Nottingham hospitals plan: 'Hundreds of beds need to close'
- Published
A local NHS restructuring plan to save £600m over the next five years includes a move to cut 200 hospital beds despite current overcrowding.
The cuts proposed - totalling 11.8% of beds at Nottingham's two main hospitals - would happen over the next two years.
Health leaders said the bed shortage was caused by patients who could not leave hospitals because of a lack of community support.
The proposed cuts are part of the county's NHS "sustainability" plan.
'Relentless pressure'
The bed reduction is "contingent on other models of care being put in place", a spokesman for Nottingham University Hospitals NHS Trust said.
The plan also called for "taking beds out of the active care setting by moving them into the community".
Trust chairman Louise Scull said the current was sustainable unless changes were made.
"The status quo is simply not an option if we are to deliver a financially and clinically sustainable health and social care system for our patients in Nottinghamshire.
"Our hospital services are operating under relentless pressure… demand is rising inexorably year on year, she said."
Figures from early 2016 show that Nottingham's accident and emergency four-hour admission rate was 74.7% - missing the national target of 95%.

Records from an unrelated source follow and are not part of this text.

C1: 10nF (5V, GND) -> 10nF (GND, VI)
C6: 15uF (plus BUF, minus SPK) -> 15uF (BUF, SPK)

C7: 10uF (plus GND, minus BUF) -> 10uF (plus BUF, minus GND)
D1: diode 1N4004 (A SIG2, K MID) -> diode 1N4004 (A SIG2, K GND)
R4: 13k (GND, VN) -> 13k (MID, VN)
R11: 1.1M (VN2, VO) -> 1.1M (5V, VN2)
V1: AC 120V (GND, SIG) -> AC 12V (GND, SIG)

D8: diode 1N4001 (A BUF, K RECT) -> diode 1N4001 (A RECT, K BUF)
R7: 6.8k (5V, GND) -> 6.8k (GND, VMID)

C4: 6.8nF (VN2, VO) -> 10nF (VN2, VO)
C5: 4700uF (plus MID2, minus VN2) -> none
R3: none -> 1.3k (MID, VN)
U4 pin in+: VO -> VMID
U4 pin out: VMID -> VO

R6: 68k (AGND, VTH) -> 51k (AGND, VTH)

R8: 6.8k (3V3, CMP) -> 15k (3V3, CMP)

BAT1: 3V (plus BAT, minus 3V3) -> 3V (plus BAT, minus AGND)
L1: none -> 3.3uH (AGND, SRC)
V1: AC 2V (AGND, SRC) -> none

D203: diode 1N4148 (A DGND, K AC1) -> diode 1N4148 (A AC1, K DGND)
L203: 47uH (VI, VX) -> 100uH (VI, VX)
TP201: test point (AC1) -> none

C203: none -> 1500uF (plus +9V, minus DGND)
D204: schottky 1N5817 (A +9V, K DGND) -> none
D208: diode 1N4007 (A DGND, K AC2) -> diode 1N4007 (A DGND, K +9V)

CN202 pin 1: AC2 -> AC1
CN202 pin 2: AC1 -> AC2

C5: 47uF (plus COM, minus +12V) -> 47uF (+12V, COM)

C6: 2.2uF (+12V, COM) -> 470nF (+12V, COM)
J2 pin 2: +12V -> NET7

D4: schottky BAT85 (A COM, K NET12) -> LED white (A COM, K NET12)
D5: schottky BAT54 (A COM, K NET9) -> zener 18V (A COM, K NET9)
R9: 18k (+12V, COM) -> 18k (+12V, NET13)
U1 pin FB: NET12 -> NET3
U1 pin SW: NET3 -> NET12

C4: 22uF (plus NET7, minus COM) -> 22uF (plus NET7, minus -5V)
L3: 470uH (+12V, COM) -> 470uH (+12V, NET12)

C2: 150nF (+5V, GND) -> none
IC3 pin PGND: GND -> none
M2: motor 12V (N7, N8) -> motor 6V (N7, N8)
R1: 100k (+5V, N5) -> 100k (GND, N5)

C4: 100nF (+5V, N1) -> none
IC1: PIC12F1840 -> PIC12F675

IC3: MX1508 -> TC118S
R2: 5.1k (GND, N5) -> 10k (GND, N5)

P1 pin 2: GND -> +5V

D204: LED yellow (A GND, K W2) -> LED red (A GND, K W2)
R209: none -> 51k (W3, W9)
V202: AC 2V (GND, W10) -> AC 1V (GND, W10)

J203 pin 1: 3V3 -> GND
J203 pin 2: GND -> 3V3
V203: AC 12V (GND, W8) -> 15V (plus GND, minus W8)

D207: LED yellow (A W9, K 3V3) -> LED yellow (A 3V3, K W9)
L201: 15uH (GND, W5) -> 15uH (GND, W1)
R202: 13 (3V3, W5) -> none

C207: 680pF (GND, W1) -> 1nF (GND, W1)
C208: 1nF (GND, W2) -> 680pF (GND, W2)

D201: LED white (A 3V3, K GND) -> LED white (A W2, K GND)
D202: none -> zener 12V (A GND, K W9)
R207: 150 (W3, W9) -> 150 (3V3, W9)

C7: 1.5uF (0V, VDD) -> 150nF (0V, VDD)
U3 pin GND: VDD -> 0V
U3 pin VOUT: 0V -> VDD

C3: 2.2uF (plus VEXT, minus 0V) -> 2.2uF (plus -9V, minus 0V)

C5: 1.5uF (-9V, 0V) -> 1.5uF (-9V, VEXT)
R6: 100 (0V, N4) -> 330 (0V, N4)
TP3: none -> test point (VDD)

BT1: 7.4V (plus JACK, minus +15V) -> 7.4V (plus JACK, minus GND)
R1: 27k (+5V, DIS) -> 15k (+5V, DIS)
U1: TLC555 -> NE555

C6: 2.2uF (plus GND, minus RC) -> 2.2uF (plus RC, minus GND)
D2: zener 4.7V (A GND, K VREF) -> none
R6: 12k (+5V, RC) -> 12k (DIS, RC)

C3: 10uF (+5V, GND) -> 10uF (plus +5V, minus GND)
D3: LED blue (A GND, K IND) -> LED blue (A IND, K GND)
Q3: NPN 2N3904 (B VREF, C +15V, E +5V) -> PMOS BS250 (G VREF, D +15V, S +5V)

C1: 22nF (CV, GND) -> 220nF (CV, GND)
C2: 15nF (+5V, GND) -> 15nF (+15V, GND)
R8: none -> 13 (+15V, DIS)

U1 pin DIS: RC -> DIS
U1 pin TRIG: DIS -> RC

Mrs Scull said in a blog published to coincide with the release of the NHS Sustainability and Transformation plan for Nottinghamshire: "Without different community services being in place as an alternative to hospital care and without work to reduce demand on our hospitals, this won't be achievable."
Phil Teall, of Healthwatch Nottingham, said cutting 200 hospital beds was "hugely ambitious" and it could not happen without "investing in community-based services".
"People are going to be concerned when their hospital is already under huge amounts of pressure as to how that number of beds can be removed from the system," he said.